-- AIM OF THE EXERCISE --
Update the listing below by replacing "locality" with "site" wherever it occurs, keeping everything else unchanged. Leave the pictures out of your answer.

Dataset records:
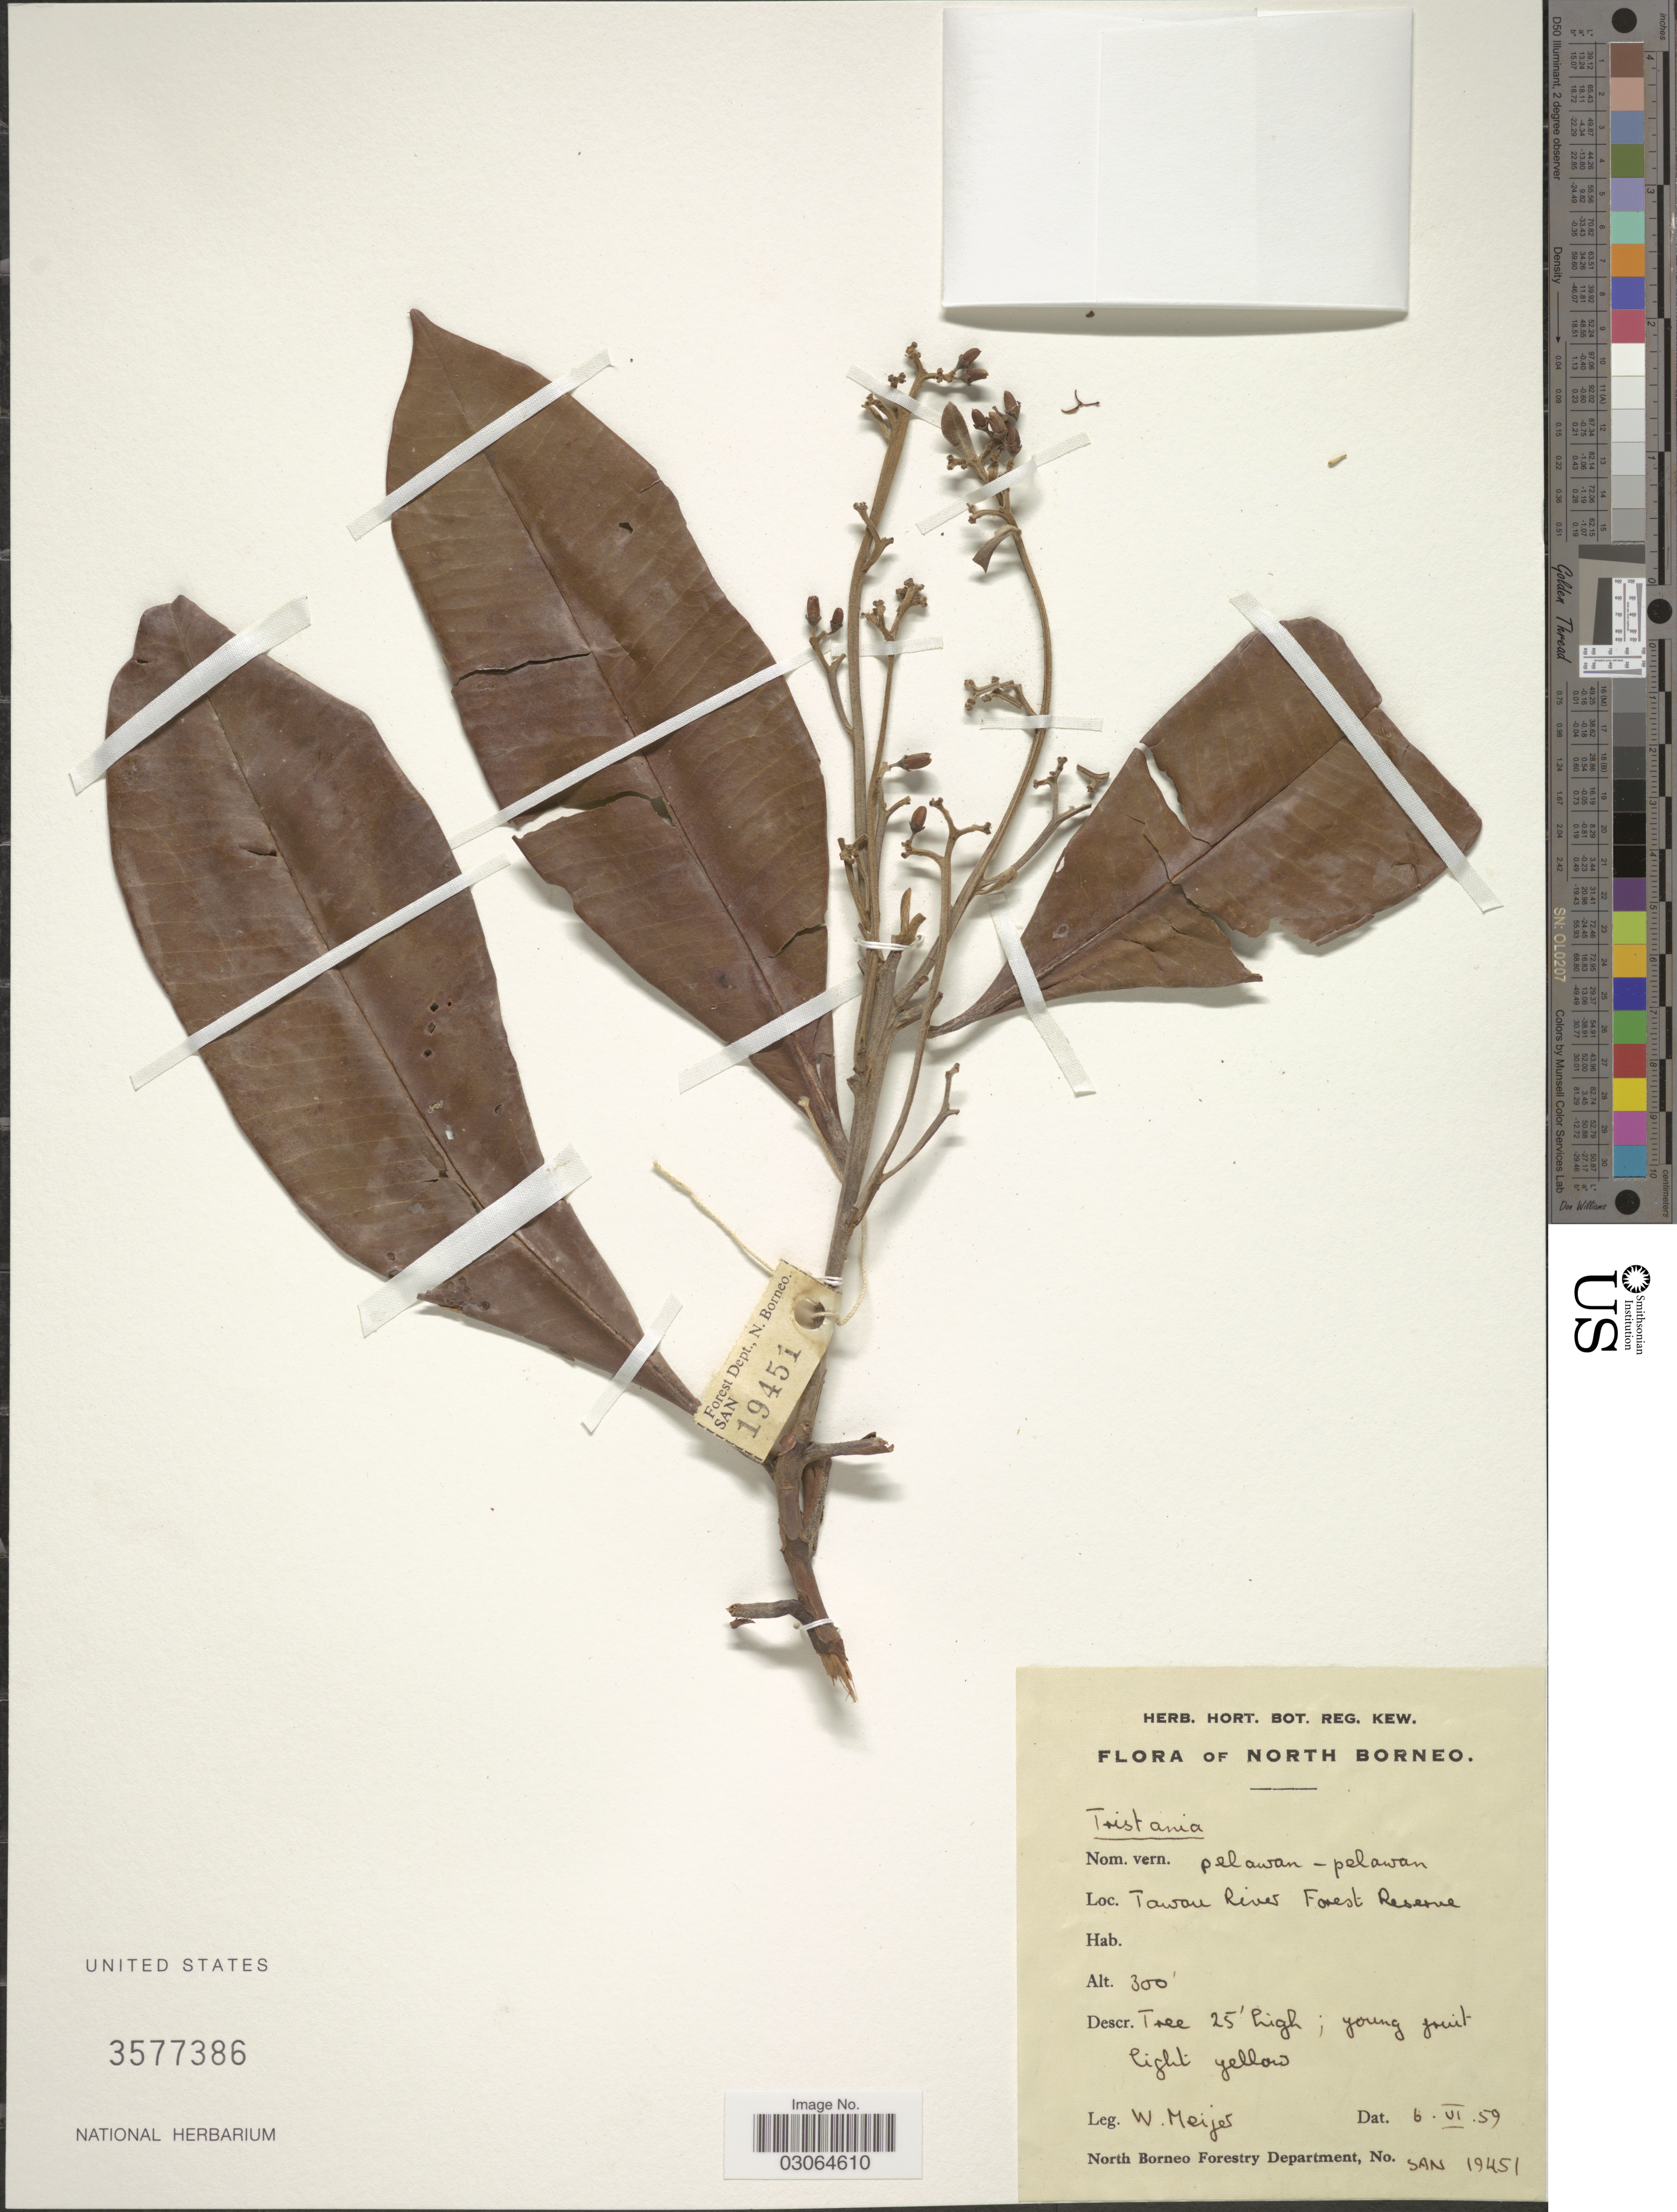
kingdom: Plantae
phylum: Tracheophyta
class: Magnoliopsida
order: Myrtales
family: Myrtaceae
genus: Tristaniopsis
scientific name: Tristaniopsis merguensis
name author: (Griff.) P.G. Wilson & J. T. Waterh.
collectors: W. Meijer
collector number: SAN19451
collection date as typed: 6/6/59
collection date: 1959-06-06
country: Malaysia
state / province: Sabah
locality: North Borneo. Tawau River Forest Reserve.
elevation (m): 91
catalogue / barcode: US 3577386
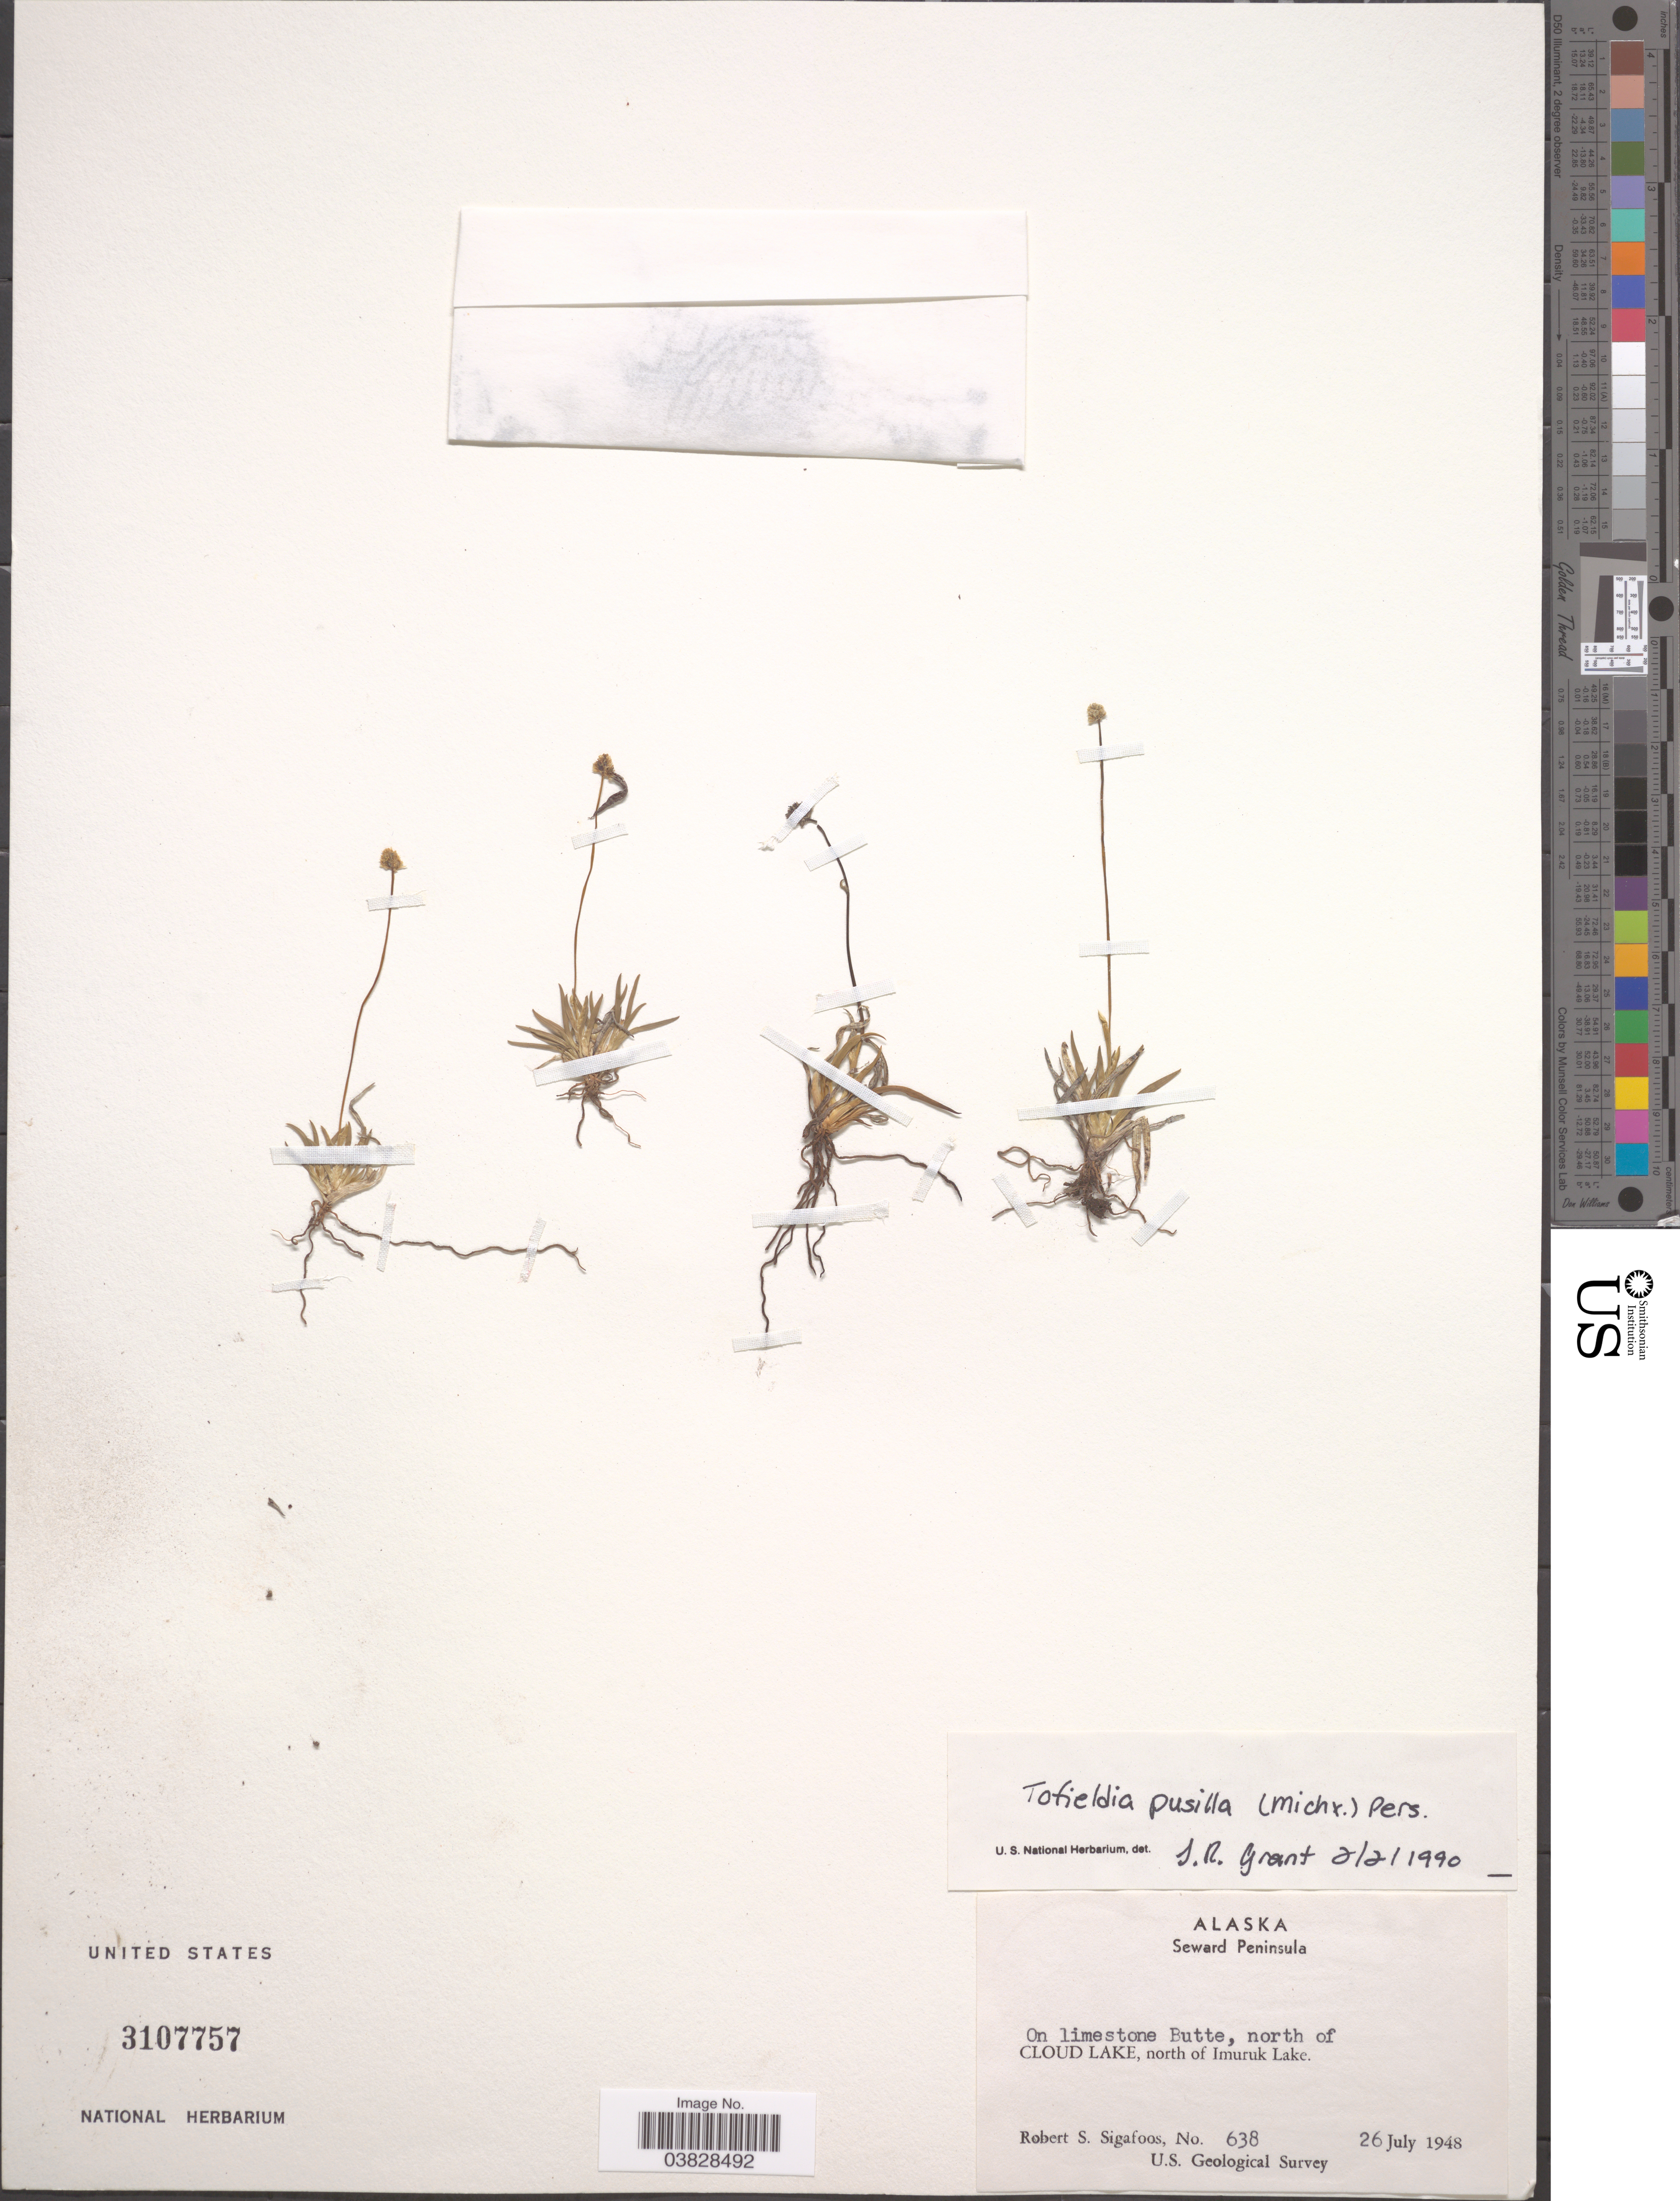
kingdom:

-- EXPECTED ANSWER --
kingdom: Plantae
phylum: Tracheophyta
class: Magnoliopsida
order: Myrtales
family: Myrtaceae
genus: Tristaniopsis
scientific name: Tristaniopsis merguensis
name author: (Griff.) P.G. Wilson & J. T. Waterh.
collectors: W. Meijer
collector number: SAN19451
collection date as typed: 6/6/59
collection date: 1959-06-06
country: Malaysia
state / province: Sabah
site: North Borneo. Tawau River Forest Reserve.
elevation (m): 91
catalogue / barcode: US 3577386
kingdom:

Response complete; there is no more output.